Data entries:
════════
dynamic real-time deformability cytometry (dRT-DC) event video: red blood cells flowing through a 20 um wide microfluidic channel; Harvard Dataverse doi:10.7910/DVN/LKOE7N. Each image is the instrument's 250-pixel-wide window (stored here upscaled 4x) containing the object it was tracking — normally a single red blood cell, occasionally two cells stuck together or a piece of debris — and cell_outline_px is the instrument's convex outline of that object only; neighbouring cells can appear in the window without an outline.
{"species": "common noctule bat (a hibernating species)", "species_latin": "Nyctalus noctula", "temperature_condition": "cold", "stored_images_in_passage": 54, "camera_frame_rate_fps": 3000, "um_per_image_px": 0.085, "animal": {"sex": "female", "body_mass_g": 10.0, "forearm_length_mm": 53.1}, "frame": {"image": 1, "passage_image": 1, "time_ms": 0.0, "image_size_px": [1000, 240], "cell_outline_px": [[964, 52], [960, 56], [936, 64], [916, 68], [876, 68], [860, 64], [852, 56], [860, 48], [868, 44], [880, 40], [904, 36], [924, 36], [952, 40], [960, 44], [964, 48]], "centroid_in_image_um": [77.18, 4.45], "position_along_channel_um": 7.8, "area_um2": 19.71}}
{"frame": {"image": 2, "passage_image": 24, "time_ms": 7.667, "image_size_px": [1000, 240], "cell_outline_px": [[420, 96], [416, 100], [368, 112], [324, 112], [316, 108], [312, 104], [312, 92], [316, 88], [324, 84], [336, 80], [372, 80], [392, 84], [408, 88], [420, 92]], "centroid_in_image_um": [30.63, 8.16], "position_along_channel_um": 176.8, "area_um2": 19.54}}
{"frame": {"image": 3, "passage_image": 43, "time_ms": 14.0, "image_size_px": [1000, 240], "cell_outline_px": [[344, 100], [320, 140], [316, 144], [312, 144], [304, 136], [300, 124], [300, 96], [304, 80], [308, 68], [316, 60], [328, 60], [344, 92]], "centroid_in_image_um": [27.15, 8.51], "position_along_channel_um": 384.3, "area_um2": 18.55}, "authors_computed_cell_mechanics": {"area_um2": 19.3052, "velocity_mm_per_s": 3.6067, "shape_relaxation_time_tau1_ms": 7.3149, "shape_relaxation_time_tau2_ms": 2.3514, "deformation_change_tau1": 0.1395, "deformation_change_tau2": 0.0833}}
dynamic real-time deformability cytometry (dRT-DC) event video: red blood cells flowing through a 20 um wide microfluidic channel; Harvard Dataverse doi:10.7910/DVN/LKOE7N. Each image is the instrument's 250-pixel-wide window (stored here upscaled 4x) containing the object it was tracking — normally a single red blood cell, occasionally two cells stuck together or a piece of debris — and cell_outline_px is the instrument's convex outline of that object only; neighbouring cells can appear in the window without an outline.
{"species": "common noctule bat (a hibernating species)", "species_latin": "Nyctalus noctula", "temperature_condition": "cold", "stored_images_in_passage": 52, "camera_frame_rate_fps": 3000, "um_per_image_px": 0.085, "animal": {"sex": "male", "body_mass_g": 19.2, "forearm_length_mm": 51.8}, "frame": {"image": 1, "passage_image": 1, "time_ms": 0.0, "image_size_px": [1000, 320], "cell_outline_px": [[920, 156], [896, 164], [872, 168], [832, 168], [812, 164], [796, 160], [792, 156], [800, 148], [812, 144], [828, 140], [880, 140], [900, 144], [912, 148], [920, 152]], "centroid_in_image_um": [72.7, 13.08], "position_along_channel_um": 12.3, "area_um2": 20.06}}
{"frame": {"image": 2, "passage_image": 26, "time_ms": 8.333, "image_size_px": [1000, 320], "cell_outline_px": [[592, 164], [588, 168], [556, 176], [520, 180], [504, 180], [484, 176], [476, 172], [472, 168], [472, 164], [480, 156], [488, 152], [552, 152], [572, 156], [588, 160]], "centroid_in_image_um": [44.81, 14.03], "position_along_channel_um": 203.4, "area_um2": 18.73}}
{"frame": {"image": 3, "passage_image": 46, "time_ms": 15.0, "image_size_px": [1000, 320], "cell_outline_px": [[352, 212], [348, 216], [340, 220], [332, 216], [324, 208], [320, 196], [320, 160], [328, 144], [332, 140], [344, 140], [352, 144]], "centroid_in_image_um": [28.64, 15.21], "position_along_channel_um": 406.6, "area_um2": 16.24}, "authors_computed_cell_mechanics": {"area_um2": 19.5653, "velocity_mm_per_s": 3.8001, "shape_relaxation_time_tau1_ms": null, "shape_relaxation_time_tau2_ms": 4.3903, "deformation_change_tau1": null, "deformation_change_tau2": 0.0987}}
════════
Task to complete -
Your task is to output all of the data above word for word.

Answer for this exercise -
dynamic real-time deformability cytometry (dRT-DC) event video: red blood cells flowing through a 20 um wide microfluidic channel; Harvard Dataverse doi:10.7910/DVN/LKOE7N. Each image is the instrument's 250-pixel-wide window (stored here upscaled 4x) containing the object it was tracking — normally a single red blood cell, occasionally two cells stuck together or a piece of debris — and cell_outline_px is the instrument's convex outline of that object only; neighbouring cells can appear in the window without an outline.
{"species": "common noctule bat (a hibernating species)", "species_latin": "Nyctalus noctula", "temperature_condition": "cold", "stored_images_in_passage": 54, "camera_frame_rate_fps": 3000, "um_per_image_px": 0.085, "animal": {"sex": "female", "body_mass_g": 10.0, "forearm_length_mm": 53.1}, "frame": {"image": 1, "passage_image": 1, "time_ms": 0.0, "image_size_px": [1000, 240], "cell_outline_px": [[964, 52], [960, 56], [936, 64], [916, 68], [876, 68], [860, 64], [852, 56], [860, 48], [868, 44], [880, 40], [904, 36], [924, 36], [952, 40], [960, 44], [964, 48]], "centroid_in_image_um": [77.18, 4.45], "position_along_channel_um": 7.8, "area_um2": 19.71}}
{"frame": {"image": 2, "passage_image": 24, "time_ms": 7.667, "image_size_px": [1000, 240], "cell_outline_px": [[420, 96], [416, 100], [368, 112], [324, 112], [316, 108], [312, 104], [312, 92], [316, 88], [324, 84], [336, 80], [372, 80], [392, 84], [408, 88], [420, 92]], "centroid_in_image_um": [30.63, 8.16], "position_along_channel_um": 176.8, "area_um2": 19.54}}
{"frame": {"image": 3, "passage_image": 43, "time_ms": 14.0, "image_size_px": [1000, 240], "cell_outline_px": [[344, 100], [320, 140], [316, 144], [312, 144], [304, 136], [300, 124], [300, 96], [304, 80], [308, 68], [316, 60], [328, 60], [344, 92]], "centroid_in_image_um": [27.15, 8.51], "position_along_channel_um": 384.3, "area_um2": 18.55}, "authors_computed_cell_mechanics": {"area_um2": 19.3052, "velocity_mm_per_s": 3.6067, "shape_relaxation_time_tau1_ms": 7.3149, "shape_relaxation_time_tau2_ms": 2.3514, "deformation_change_tau1": 0.1395, "deformation_change_tau2": 0.0833}}
dynamic real-time deformability cytometry (dRT-DC) event video: red blood cells flowing through a 20 um wide microfluidic channel; Harvard Dataverse doi:10.7910/DVN/LKOE7N. Each image is the instrument's 250-pixel-wide window (stored here upscaled 4x) containing the object it was tracking — normally a single red blood cell, occasionally two cells stuck together or a piece of debris — and cell_outline_px is the instrument's convex outline of that object only; neighbouring cells can appear in the window without an outline.
{"species": "common noctule bat (a hibernating species)", "species_latin": "Nyctalus noctula", "temperature_condition": "cold", "stored_images_in_passage": 52, "camera_frame_rate_fps": 3000, "um_per_image_px": 0.085, "animal": {"sex": "male", "body_mass_g": 19.2, "forearm_length_mm": 51.8}, "frame": {"image": 1, "passage_image": 1, "time_ms": 0.0, "image_size_px": [1000, 320], "cell_outline_px": [[920, 156], [896, 164], [872, 168], [832, 168], [812, 164], [796, 160], [792, 156], [800, 148], [812, 144], [828, 140], [880, 140], [900, 144], [912, 148], [920, 152]], "centroid_in_image_um": [72.7, 13.08], "position_along_channel_um": 12.3, "area_um2": 20.06}}
{"frame": {"image": 2, "passage_image": 26, "time_ms": 8.333, "image_size_px": [1000, 320], "cell_outline_px": [[592, 164], [588, 168], [556, 176], [520, 180], [504, 180], [484, 176], [476, 172], [472, 168], [472, 164], [480, 156], [488, 152], [552, 152], [572, 156], [588, 160]], "centroid_in_image_um": [44.81, 14.03], "position_along_channel_um": 203.4, "area_um2": 18.73}}
{"frame": {"image": 3, "passage_image": 46, "time_ms": 15.0, "image_size_px": [1000, 320], "cell_outline_px": [[352, 212], [348, 216], [340, 220], [332, 216], [324, 208], [320, 196], [320, 160], [328, 144], [332, 140], [344, 140], [352, 144]], "centroid_in_image_um": [28.64, 15.21], "position_along_channel_um": 406.6, "area_um2": 16.24}, "authors_computed_cell_mechanics": {"area_um2": 19.5653, "velocity_mm_per_s": 3.8001, "shape_relaxation_time_tau1_ms": null, "shape_relaxation_time_tau2_ms": 4.3903, "deformation_change_tau1": null, "deformation_change_tau2": 0.0987}}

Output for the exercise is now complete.